The High Frequency option for inference
The XL v4 High Frequency tier runs the Xeon Gold 6544Y at 3.6GHz base with a 4.1GHz boost. For inference workloads where you’re serving requests with lower batch sizes and latency matters more than bulk throughput, the higher per-core clock speed gives you faster token generation. Teams that train on the XL v4 and then need an inference-optimized configuration have a clear path without changing their infrastructure provider or data center location.
Hosted Private Cloud for multi-tenant or orchestrated workloads
If your team needs to run a mix of training jobs, preprocessing pipelines, data storage, and serving infrastructure, OpenMetal’s Hosted Private Cloud gives you an OpenStack-based environment where you can allocate compute, storage, and networking independently. This is useful when different parts of your ML workflow have different resource profiles and you want to avoid paying for bare metal that sits idle during phases when you don’t need all the CPU cores.
For teams already using Kubernetes for their ML orchestration, OpenMetal’s platform supports Kubernetes workloads natively, so you’re not rebuilding your toolchain when you move from a public cloud environment.
Comparing Against Hyperscaler APAC Options
The decision to use bare metal in Singapore typically comes down to a few specific scenarios:
Training cost predictability. On AWS or GCP, a long training run on p4d or A100 instances accumulates costs that are hard to budget precisely, especially when your egress costs in Singapore are some of the highest in the AWS network. OpenMetal’s bare metal pricing is fixed monthly. You know your cost before you start the run.
Data egress. AWS charges $0.08-$0.09/GB for egress from its Singapore region. For teams moving large datasets in and out, or shipping model checkpoints to other locations, those charges compound quickly on training-sized data volumes. OpenMetal’s bare metal plans include substantial bandwidth allocations without per-GB egress metering.

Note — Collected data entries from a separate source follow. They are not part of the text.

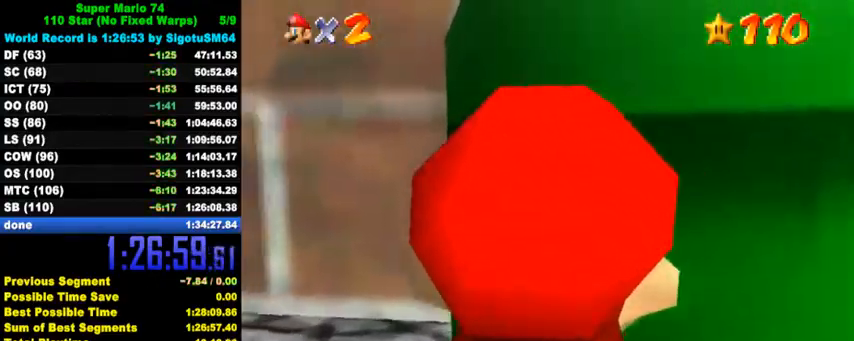
{"keys": ["ctrl", "right", "up"], "events": [[234, "shift", "down"], [300, "up", "down"], [367, "right", "down"], [400, "shift", "up"], [434, "ctrl", "down"]]}
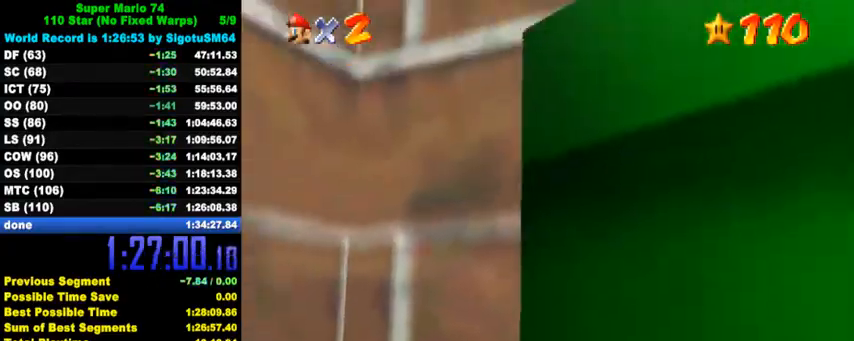
{"keys": [], "events": [[34, "ctrl", "up"], [200, "ctrl", "down"], [200, "up", "up"], [267, "down", "down"], [300, "ctrl", "up"], [300, "right", "up"], [367, "ctrl", "down"], [434, "ctrl", "up"], [434, "down", "up"]]}
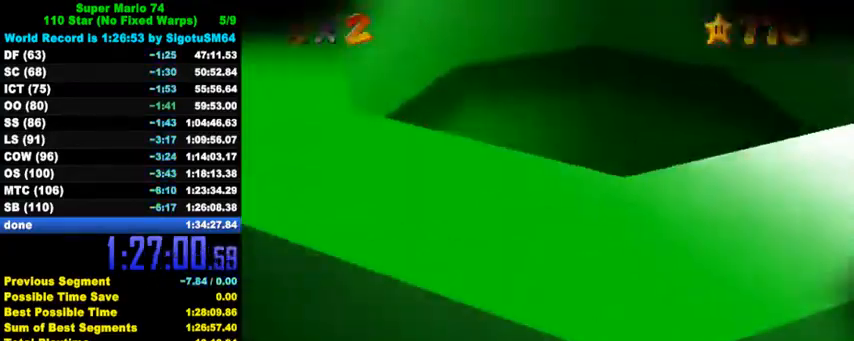
{"keys": [], "events": [[34, "ctrl", "down"], [134, "ctrl", "up"]]}
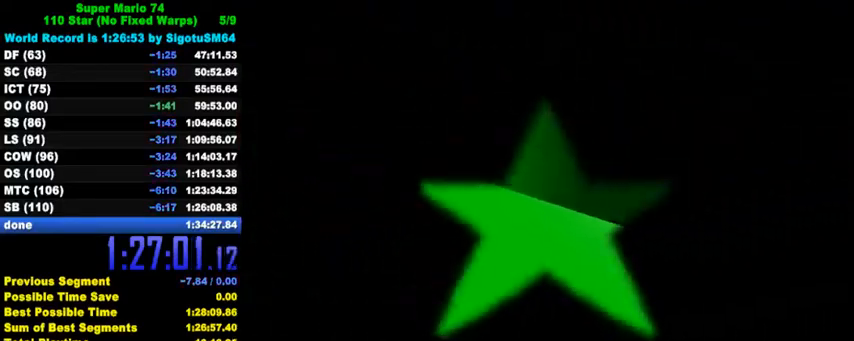
{"keys": [], "events": []}
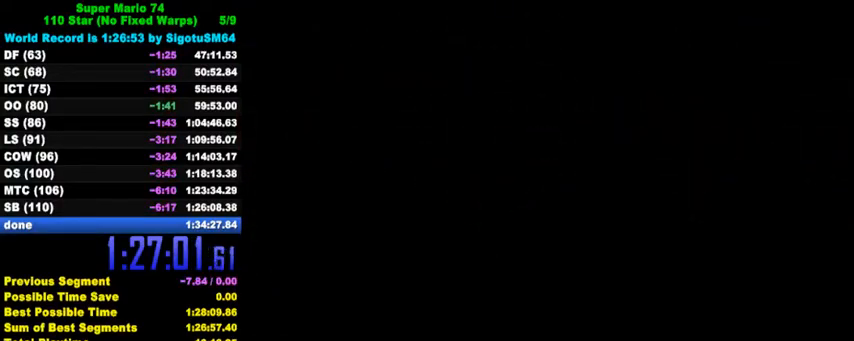
{"keys": ["a", "right"], "events": [[200, "c", "down"], [234, "a", "down"], [234, "s", "down"], [300, "right", "down"], [334, "c", "up"], [367, "a", "up"], [367, "s", "up"], [434, "a", "down"]]}
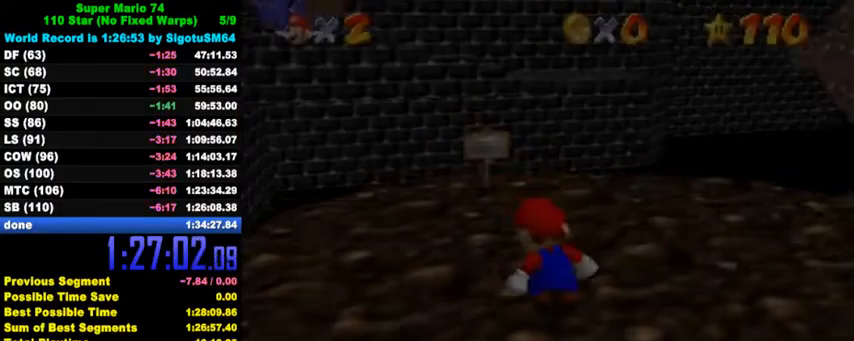
{"keys": ["right", "up"], "events": [[34, "a", "up"], [100, "a", "down"], [100, "up", "down"], [200, "a", "up"], [267, "a", "down"], [367, "a", "up"]]}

Hardware control. Shared GPU instances on public clouds run on shared physical hardware. For teams that need reproducible benchmarks, specific NUMA configurations, or direct BIOS access for tuning, hypervisors and shared tenancy introduce variables that bare metal eliminates. OpenMetal’s dedicated servers give you the hardware and nothing else runs on it.
OpenStack compatibility. If you’re already running OpenStack in other regions or on-premises, OpenMetal’s Singapore infrastructure fits into existing tooling without requiring you to maintain separate management planes for your APAC workloads.
For GPU-specific training, OpenMetal also offers GPU servers and clusters — worth reviewing if your training stack requires dedicated GPU compute alongside the CPU infrastructure in Singapore.

Data Sovereignty and the Regulatory Angle
For AI teams building models that will be deployed commercially in Asia, where your training data lives has become a compliance question, not just a technical one.
Singapore’s Personal Data Protection Act (PDPA) provides a clear framework for handling personal data without imposing the kind of localization requirements that complicate training pipelines in other APAC markets. The government has explicitly positioned Singapore as a cross-border data hub, which means the regulatory environment is designed to accommodate organizations that aggregate data from multiple countries.
The Digital Realty SIN10 facility’s MAS compliance is specifically relevant for teams serving financial services customers in Southeast Asia. If your model is being trained on financial data, or you’re a fintech company deploying AI features to Singaporean or regional customers, operating within an MAS-compliant facility simplifies your compliance documentation.
The facility’s ISO 27001 certification covers information security management, which matters when you’re documenting security controls to enterprise customers or investors who ask about your infrastructure compliance posture.
Who This Setup Fits
Not every team needs this. A few profiles where OpenMetal Singapore makes practical sense:
AI labs and startups running pre-training or large fine-tuning jobs that need to keep costs predictable and don’t want to negotiate reserved instance pricing with hyperscalers.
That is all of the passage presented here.